**AIM OF THE TASK:**
Reproduce the lines of the entries below, starting at the line with "coffret comprend 5" and ending with the line with "Asisten Rumah Tangga", including both. Leave out the picture lines.

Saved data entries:
-- -- --
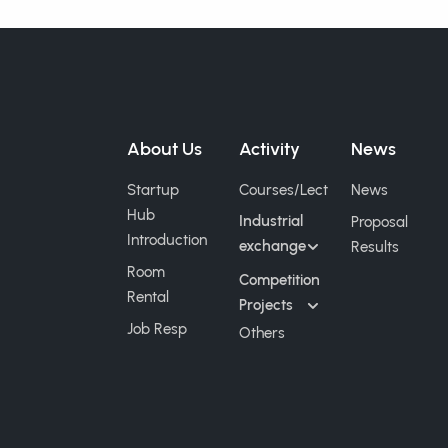
About Us
Activity
News
Startup
Courses/Lect
News
Hub
Industrial
Proposal
Introduction
exchange
Results
Room
Competition
Rental
Projects
Job Resp
Others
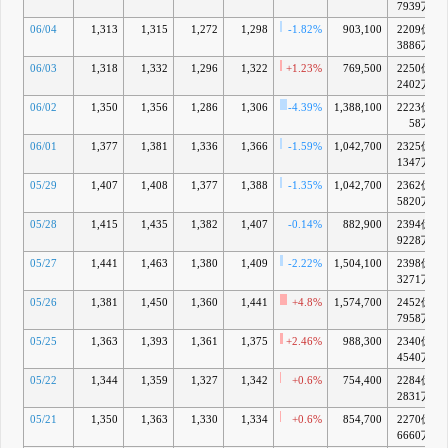
7939万
06/04
1,313
1,315
1,272
1,298
-1.82%
903,100
2209億
3886万
06/03
1,318
1,332
1,296
1,322
+1.23%
769,500
2250億
2402万
06/02
1,350
1,356
1,286
1,306
-4.39%
1,388,100
2223億
58万
06/01
1,377
1,381
1,336
1,366
-1.59%
1,042,700
2325億
1347万
05/29
1,407
1,408
1,377
1,388
-1.35%
1,042,700
2362億
5820万
05/28
1,415
1,435
1,382
1,407
-0.14%
882,900
2394億
9228万
05/27
1,441
1,463
1,380
1,409
-2.22%
1,504,100
2398億
3271万
05/26
1,381
1,450
1,360
1,441
+4.8%
1,574,700
2452億
7958万
05/25
1,363
1,393
1,361
1,375
+2.46%
988,300
2340億
4540万
05/22
1,344
1,359
1,327
1,342
+0.6%
754,400
2284億
2831万
05/21
1,350
1,363
1,330
1,334
+0.6%
854,700
2270億
6660万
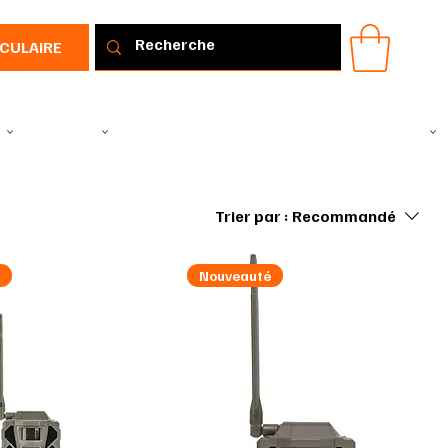
RCULAIRE
IR
VÊTEMENTS
TOUS LES PRODUITS
PROMOTIONS
IDÉE CADEAU
Trier par :
Recommandé
é
Nouveauté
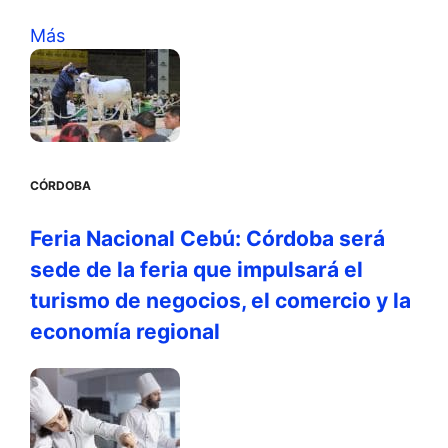
Más
CÓRDOBA
Feria Nacional Cebú: Córdoba será
sede de la feria que impulsará el
turismo de negocios, el comercio y la
economía regional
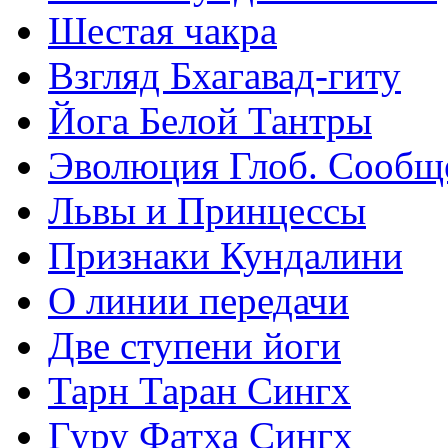
Шестая чакра
Взгляд Бхагавад-гиту
Йога Белой Тантры
Эволюция Глоб. Сообщ
Львы и Принцессы
Признаки Кундалини
О линии передачи
Две ступени йоги
Тарн Таран Сингх
Гуру Фатха Сингх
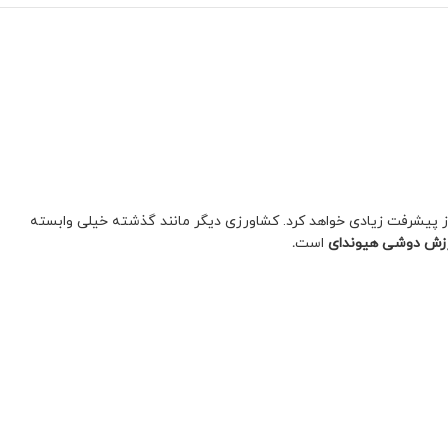
روز پیشرفت زیادی خواهد کرد. کشاورزی دیگر مانند گذشته خیلی وابسته
زش دوشی هیوندای
است
.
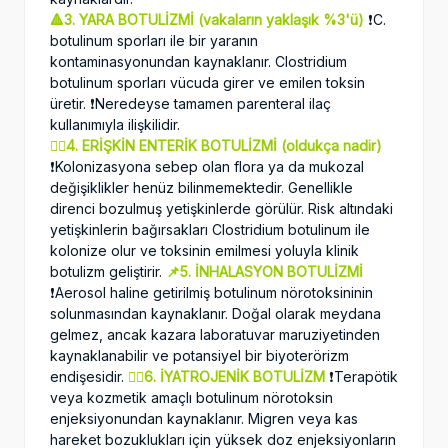
🔺3. YARA BOTULİZMİ (vakaların yaklaşık %3'ü)
❗️C.
botulinum sporları ile bir yaranın
kontaminasyonundan kaynaklanır. Clostridium
botulinum sporları vücuda girer ve emilen toksin
üretir. ❗️Neredeyse tamamen parenteral ilaç
kullanımıyla ilişkilidir.
🧔‍♂️4. ERİŞKİN ENTERİK BOTULİZMİ (oldukça nadir)
❗️Kolonizasyona sebep olan flora ya da mukozal
değişiklikler henüz bilinmemektedir. Genellikle
direnci bozulmuş yetişkinlerde görülür. Risk altındaki
yetişkinlerin bağırsakları Clostridium botulinum ile
kolonize olur ve toksinin emilmesi yoluyla klinik
botulizm geliştirir.
📌5. İNHALASYON BOTULİZMİ
❗️Aerosol haline getirilmiş botulinum nörotoksininin
solunmasından kaynaklanır. Doğal olarak meydana
gelmez, ancak kazara laboratuvar maruziyetinden
kaynaklanabilir ve potansiyel bir biyoterörizm
endişesidir.
💁‍♀️6. İYATROJENİK BOTULİZM
❗️Terapötik
veya kozmetik amaçlı botulinum nörotoksin
enjeksiyonundan kaynaklanır. Migren veya kas
hareket bozuklukları için yüksek doz enjeksiyonların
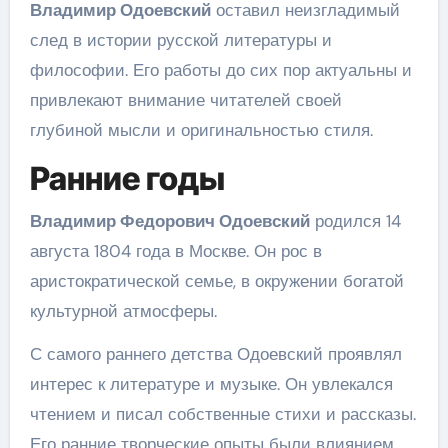
Владимир Одоевский
оставил неизгладимый
след в истории русской литературы и
философии. Его работы до сих пор актуальны и
привлекают внимание читателей своей
глубиной мысли и оригинальностью стиля.
Ранние годы
Владимир Федорович Одоевский
родился 14
августа 1804 года в Москве. Он рос в
аристократической семье, в окружении богатой
культурной атмосферы.
С самого раннего детства Одоевский проявлял
интерес к литературе и музыке. Он увлекался
чтением и писал собственные стихи и рассказы.
Его ранние творческие опыты были влиянием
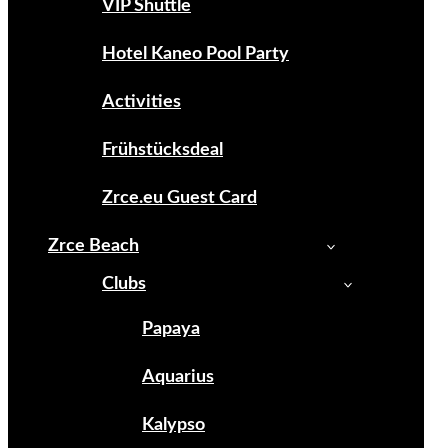
VIP Shuttle
Hotel Kaneo Pool Party
Activities
Frühstücksdeal
Zrce.eu Guest Card
Zrce Beach
Clubs
Papaya
Aquarius
Kalypso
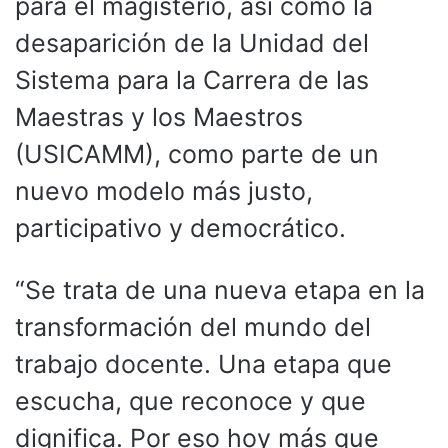
para el magisterio, así como la
desaparición de la Unidad del
Sistema para la Carrera de las
Maestras y los Maestros
(USICAMM), como parte de un
nuevo modelo más justo,
participativo y democrático.
“Se trata de una nueva etapa en la
transformación del mundo del
trabajo docente. Una etapa que
escucha, que reconoce y que
dignifica. Por eso hoy más que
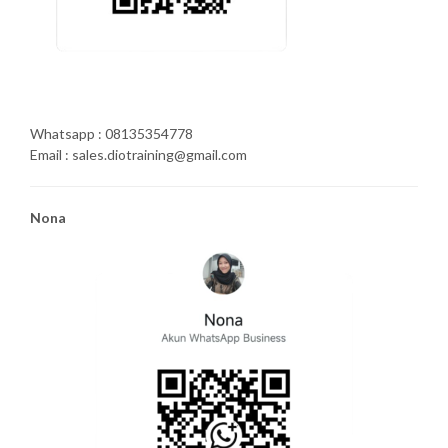
Whatsapp : 08135354778
Email : sales.diotraining@gmail.com
Nona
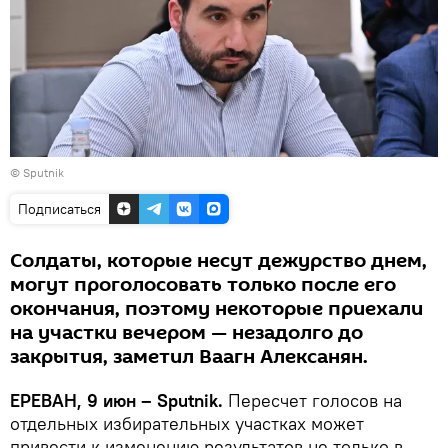
© Sputnik
Подписаться
Солдаты, которые несут дежурство днем,
могут проголосовать только после его
окончания, поэтому некоторые приехали
на участки вечером — незадолго до
закрытия, заметил Ваагн Алексанян.
ЕРЕВАН, 9 июн – Sputnik.
Пересчет голосов на
отдельных избирательных участках может
привести к изменению результатов не только в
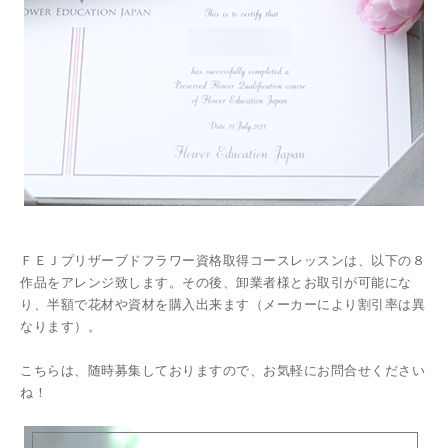
ＦＥＪプリザーブドフラワー資格取得コースレッスンは、以下の８
作品をアレンジ致します。その後、卸業者様とお取引が可能にな
り、半額で花材や資材を購入出来ます（メーカーにより割引率は異
なります）。
こちらは、随時募集しておりますので、お気軽にお問合せください
ね！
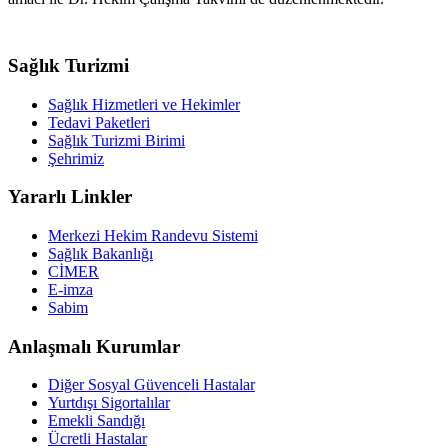
Sağlık Turizmi
Sağlık Hizmetleri ve Hekimler
Tedavi Paketleri
Sağlık Turizmi Birimi
Şehrimiz
Yararlı Linkler
Merkezi Hekim Randevu Sistemi
Sağlık Bakanlığı
CİMER
E-imza
Sabim
Anlaşmalı Kurumlar
Diğer Sosyal Güvenceli Hastalar
Yurtdışı Sigortalılar
Emekli Sandığı
Ücretli Hastalar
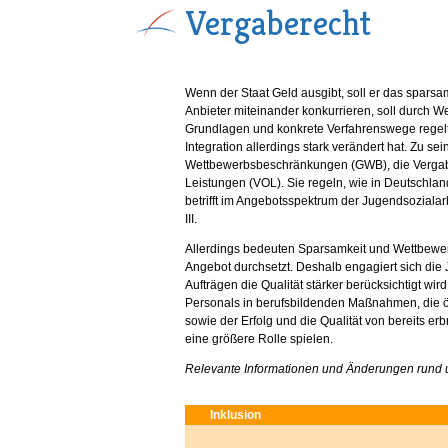
Vergaberecht
Wenn der Staat Geld ausgibt, soll er das sparsa
Anbieter miteinander konkurrieren, soll durch W
Grundlagen und konkrete Verfahrenswege regelt
Integration allerdings stark verändert hat. Zu 
Wettbewerbsbeschränkungen (GWB), die Vergabe
Leistungen (VOL). Sie regeln, wie in Deutschla
betrifft im Angebotsspektrum der Jugendsozial
III.
Allerdings bedeuten Sparsamkeit und Wettbewerb
Angebot durchsetzt. Deshalb engagiert sich die 
Aufträgen die Qualität stärker berücksichtigt wi
Personals in berufsbildenden Maßnahmen, die ö
sowie der Erfolg und die Qualität von bereits er
eine größere Rolle spielen.
Relevante Informationen und Änderungen rund u
Inklusion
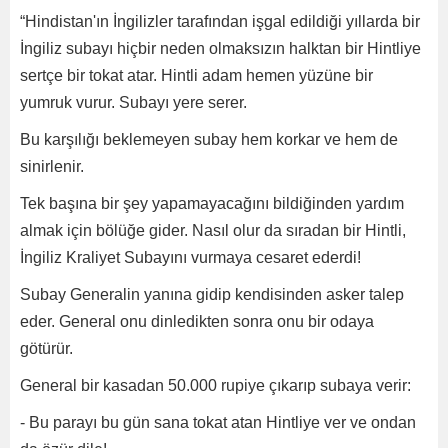
“Hindistan'ın İngilizler tarafından işgal edildiği yıllarda bir
İngiliz subayı hiçbir neden olmaksızın halktan bir Hintliye
sertçe bir tokat atar. Hintli adam hemen yüzüne bir
yumruk vurur. Subayı yere serer.
Bu karşılığı beklemeyen subay hem korkar ve hem de
sinirlenir.
Tek başına bir şey yapamayacağını bildiğinden yardım
almak için bölüğe gider. Nasıl olur da sıradan bir Hintli,
İngiliz Kraliyet Subayını vurmaya cesaret ederdi!
Subay Generalin yanına gidip kendisinden asker talep
eder. General onu dinledikten sonra onu bir odaya
götürür.
General bir kasadan 50.000 rupiye çıkarıp subaya verir:
- Bu parayı bu gün sana tokat atan Hintliye ver ve ondan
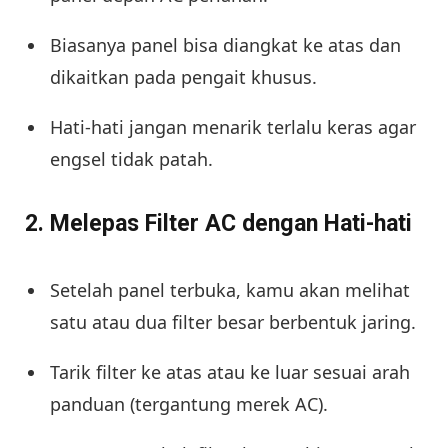
Biasanya panel bisa diangkat ke atas dan
dikaitkan pada pengait khusus.
Hati-hati jangan menarik terlalu keras agar
engsel tidak patah.
2. Melepas Filter AC dengan Hati-hati
Setelah panel terbuka, kamu akan melihat
satu atau dua filter besar berbentuk jaring.
Tarik filter ke atas atau ke luar sesuai arah
panduan (tergantung merek AC).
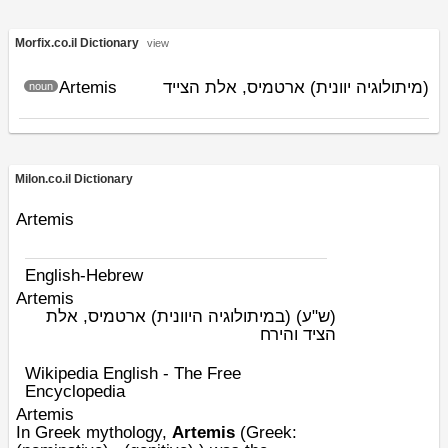
Morfix.co.il Dictionary
view
Artemis
(מיתולוגיה יוונית) ארטמיס, אלת הצייד
noun
Milon.co.il Dictionary
Artemis
English-Hebrew
Artemis
(ש"ע)
(במיתולוגיה היוונית) ארטמיס, אלת
הציד והירח
Wikipedia English - The Free
Encyclopedia
Artemis
In
Greek mythology
,
Artemis
(
Greek
:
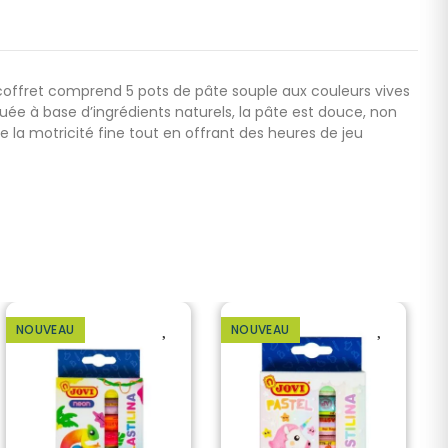
 coffret comprend 5 pots de pâte souple aux couleurs vives
ée à base d’ingrédients naturels, la pâte est douce, non
de la motricité fine tout en offrant des heures de jeu
NOUVEAU
NOUVEAU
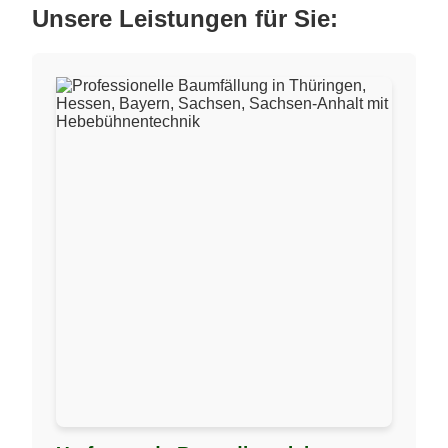
Unsere Leistungen für Sie:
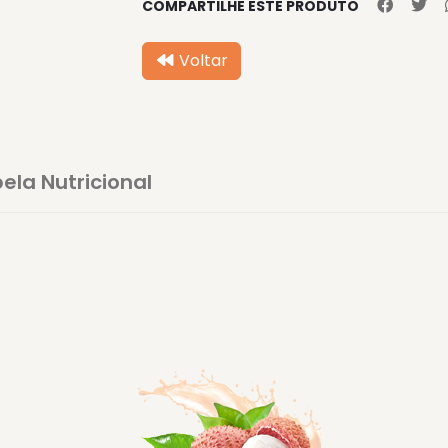
COMPARTILHE ESTE PRODUTO
Voltar
ela Nutricional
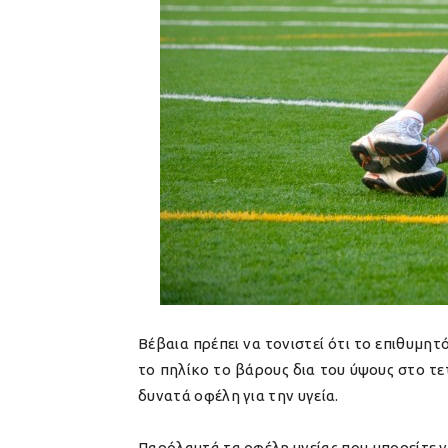
Βέβαια πρέπει να τονιστεί ότι το επιθυμη
το πηλίκο το βάρους δια του ύψους στο τε
δυνατά οφέλη για την υγεία.
Παρόλαυτά τα οφέλη υγείας που μπορείτε να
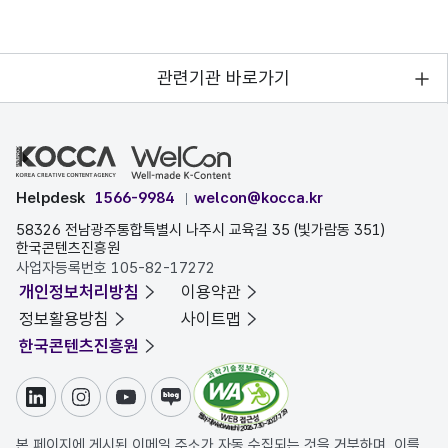
관련기관 바로가기
Helpdesk
1566-9984
welcon@kocca.kr
58326 전남광주통합특별시 나주시 교육길 35 (빛가람동 351)
한국콘텐츠진흥원
사업자등록번호 105-82-17272
개인정보처리방침
이용약관
정보활용방침
사이트맵
한국콘텐츠진흥원
링크드인
인스타그램
유튜브
블로그
본 페이지에 게시된 이메일 주소가 자동 수집되는 것을 거부하며, 이를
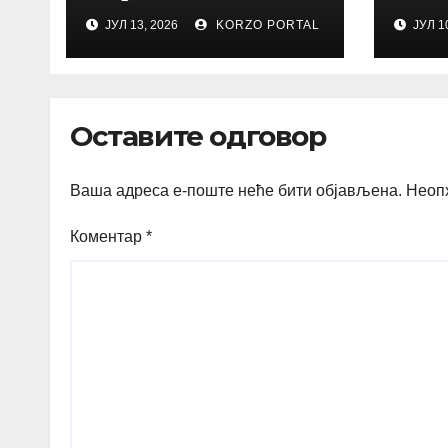
Sadu
Trtov
ЈУЛ 13, 2026
KORZO PORTAL
ЈУЛ 1
umet
Оставите одговор
Ваша адреса е-поште неће бити објављена.
Неоп
Коментар
*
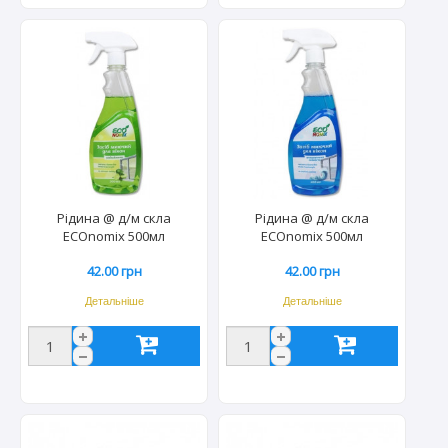
Рідина @ д/м скла
Рідина @ д/м скла
ECOnomix 500мл
ECOnomix 500мл
(розпилювач) лайм+м'ята
(розпилювач) атлантична
42.00 грн
42.00 грн
(24шт) 0436
свіжість (24шт) 0443
Детальніше
Детальніше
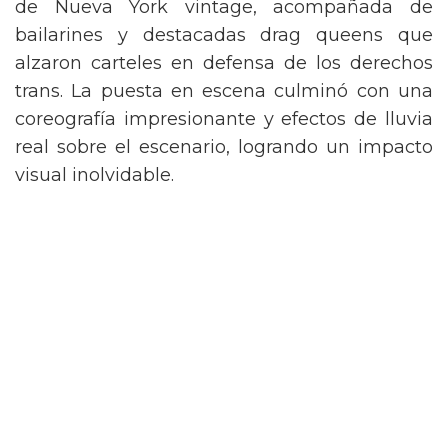
de Nueva York vintage, acompañada de
bailarines y destacadas drag queens que
alzaron carteles en defensa de los derechos
trans. La puesta en escena culminó con una
coreografía impresionante y efectos de lluvia
real sobre el escenario, logrando un impacto
visual inolvidable.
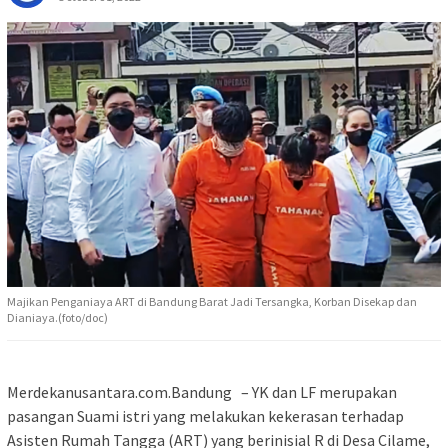
Majikan Penganiaya ART di Bandung Barat Jadi Tersangka, Korban Disekap dan
Dianiaya.(foto/doc)
Merdekanusantara.com.Bandung – YK dan LF merupakan
pasangan Suami istri yang melakukan kekerasan terhadap
Asisten Rumah Tangga (ART) yang berinisial R di Desa Cilame,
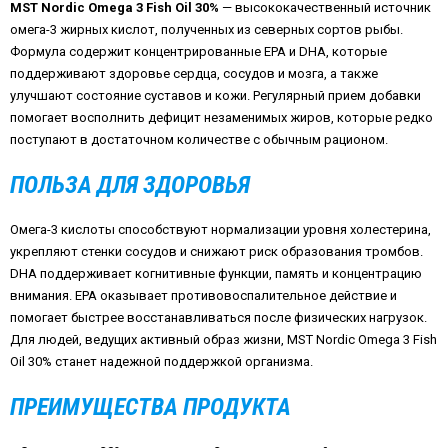
MST Nordic Omega 3 Fish Oil 30%
— высококачественный источник
омега-3 жирных кислот, полученных из северных сортов рыбы.
Формула содержит концентрированные EPA и DHA, которые
поддерживают здоровье сердца, сосудов и мозга, а также
улучшают состояние суставов и кожи. Регулярный прием добавки
помогает восполнить дефицит незаменимых жиров, которые редко
поступают в достаточном количестве с обычным рационом.
ПОЛЬЗА ДЛЯ ЗДОРОВЬЯ
Омега-3 кислоты способствуют нормализации уровня холестерина,
укрепляют стенки сосудов и снижают риск образования тромбов.
DHA поддерживает когнитивные функции, память и концентрацию
внимания. EPA оказывает противовоспалительное действие и
помогает быстрее восстанавливаться после физических нагрузок.
Для людей, ведущих активный образ жизни, MST Nordic Omega 3 Fish
Oil 30% станет надежной поддержкой организма.
ПРЕИМУЩЕСТВА ПРОДУКТА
-- -- --
**RESPONSE BOX:**
 coffret comprend 5 pots de pâte souple aux couleurs vives
ée à base d’ingrédients naturels, la pâte est douce, non
de la motricité fine tout en offrant des heures de jeu
NOUVEAU
NOUVEAU
Unsere Leistungen für Sie:
COMPARTILHE ESTE PRODUTO
Voltar
ela Nutricional
Βέβαια πρέπει να τονιστεί ότι το επιθυμη
το πηλίκο το βάρους δια του ύψους στο τε
δυνατά οφέλη για την υγεία.
Παρόλαυτά τα οφέλη υγείας που μπορείτε να
관련기관 바로가기
Helpdesk
1566-9984
welcon@kocca.kr
58326 전남광주통합특별시 나주시 교육길 35 (빛가람동 351)
한국콘텐츠진흥원
사업자등록번호 105-82-17272
개인정보처리방침
이용약관
정보활용방침
사이트맵
한국콘텐츠진흥원
링크드인
인스타그램
유튜브
블로그
본 페이지에 게시된 이메일 주소가 자동 수집되는 것을 거부하며, 이를
Sadu
Trtov
ЈУЛ 13, 2026
KORZO PORTAL
ЈУЛ 1
umet
Оставите одговор
Ваша адреса е-поште неће бити објављена.
Неоп
Коментар
*
Рідина @ д/м скла
Рідина @ д/м скла
ECOnomix 500мл
ECOnomix 500мл
(розпилювач) лайм+м'ята
(розпилювач) атлантична
42.00 грн
42.00 грн
(24шт) 0436
свіжість (24шт) 0443
Детальніше
Детальніше
de Nueva York vintage, acompañada de
bailarines y destacadas drag queens que
alzaron carteles en defensa de los derechos
trans. La puesta en escena culminó con una
coreografía impresionante y efectos de lluvia
real sobre el escenario, logrando un impacto
visual inolvidable.
Majikan Penganiaya ART di Bandung Barat Jadi Tersangka, Korban Disekap dan
Dianiaya.(foto/doc)
Merdekanusantara.com.Bandung – YK dan LF merupakan
pasangan Suami istri yang melakukan kekerasan terhadap
Asisten Rumah Tangga (ART) yang berinisial R di Desa Cilame,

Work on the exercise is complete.